The Greek alphabet isn't gaining any fans, with "omicron" now a dirty word for investors. The Dow Jones Industrial Average (DJINDICES:^DJI) fell 461.7 points, or 1.3%, to kick off December. The biggest culprit was investors' reaction broadly to the latest strain of the coronavirus. The first U.S. infection caused by the variant was identified in California, and cases in South Africa, where omicron is thought to have originated, doubled overnight.
Today's sell-off was broad across the stock market and within the Dow components. More than half of stocks fell, with aircraft giant Boeing (NYSE:BA) and chemical maker Dow (NYSE:DOW) both losing more than 3%, while retailers Walmart (NYSE:WMT) and Walgreens Boots Alliance (NASDAQ:WBA) both lost 2%. A wide swath of companies that sell consumer goods fell 1% or more, while healthcare giant and coronavirus vaccine maker Johnson & Johnson (NYSE:JNJ) was the Dow's biggest winner, up 1.7% today.
The biggest loser in the Dow Jones today was one of its newest components, Salesforce.com (NYSE:CRM), down 11% following its third-quarter earnings report, released after the bell on Nov. 30.
Salesforce.com and messed-up expectations
The software giant reported third-quarter results after hours yesterday, with $6.9 billion in revenue and $1.27 billion adjusted earnings per share, beating investors' expectations soundly. But when the company rolled out its guidance for the upcoming quarter and beyond, the stock lost its luster, shedding more than 11% of its value.
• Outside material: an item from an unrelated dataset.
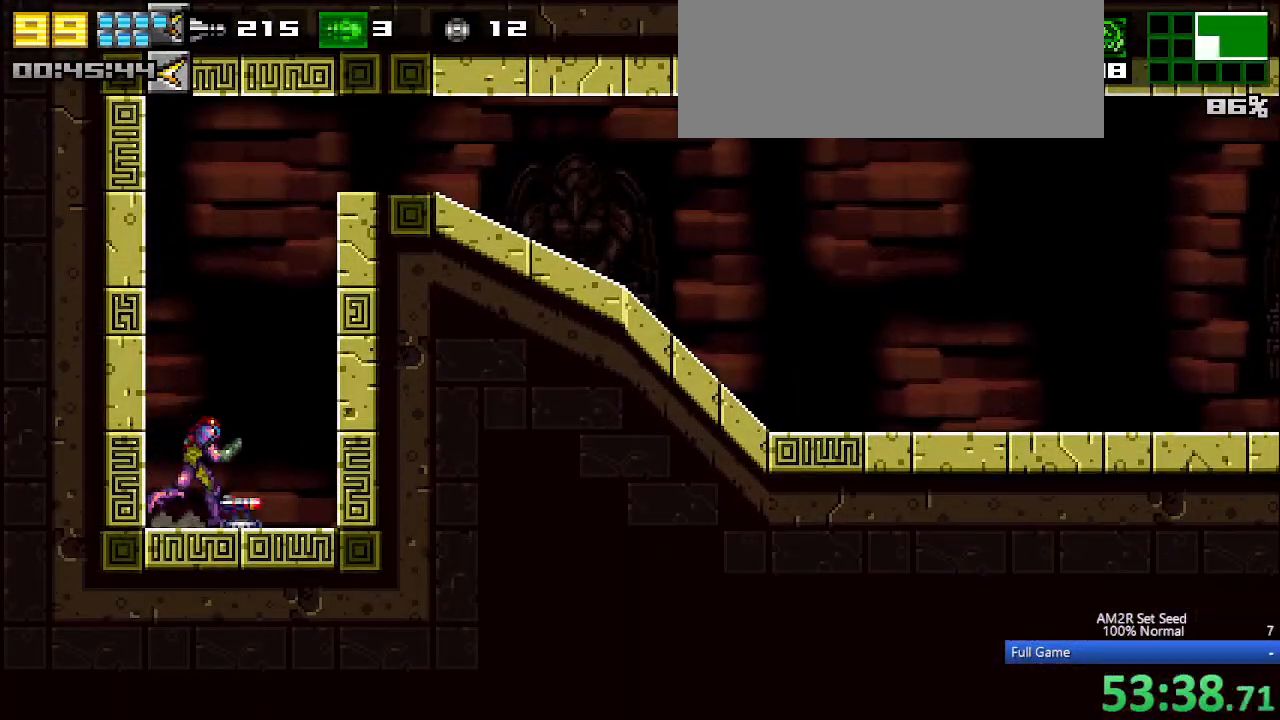
{"keys": ["right"], "events": []}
How bad is it expected to be? Management put revenue expectations at about $7.22 billion at the midpoint, and adjusted earnings per share of $0.73, while Wall Street analysts were looking for $0.82 per share. Ouch.
Coronavirus variant rattling investors
Today's sell-off was broad, with investors worried about the economic implications of travel restrictions, people avoiding public places, and a surge in cases if the omicron variant is less affected by vaccines. Shares of almost every Dow stock that makes consumer products, provides financial services, or operates businesses open to the public fell today. The main exceptions were Home Depot (NYSE:HD), which is likely to continue to see strength as people concentrate on their homes, and consumer staples producers like Coca-Cola (NYSE:KO) and Procter & Gamble (NYSE:PG), and drive-thru giant McDonald's (NYSE:MCD); but even these were up modestly, as worry won the day.
Keeping the long view
The Dow Jones Industrial Average is now down 6.6% since the all-time high on Nov. 8, with investor sentiment leaning more toward worry -- and now with omicron, fear -- as we enter the final month of 2021. Whether stocks continue to fall and enter a full-on correction or bear market, or revert back to bull territory remains to be seen. Whatever happens over the next few weeks and months, though, days like today are a good reminder that investing in stocks is most successful when it's done over many years, not just a few weeks or even months.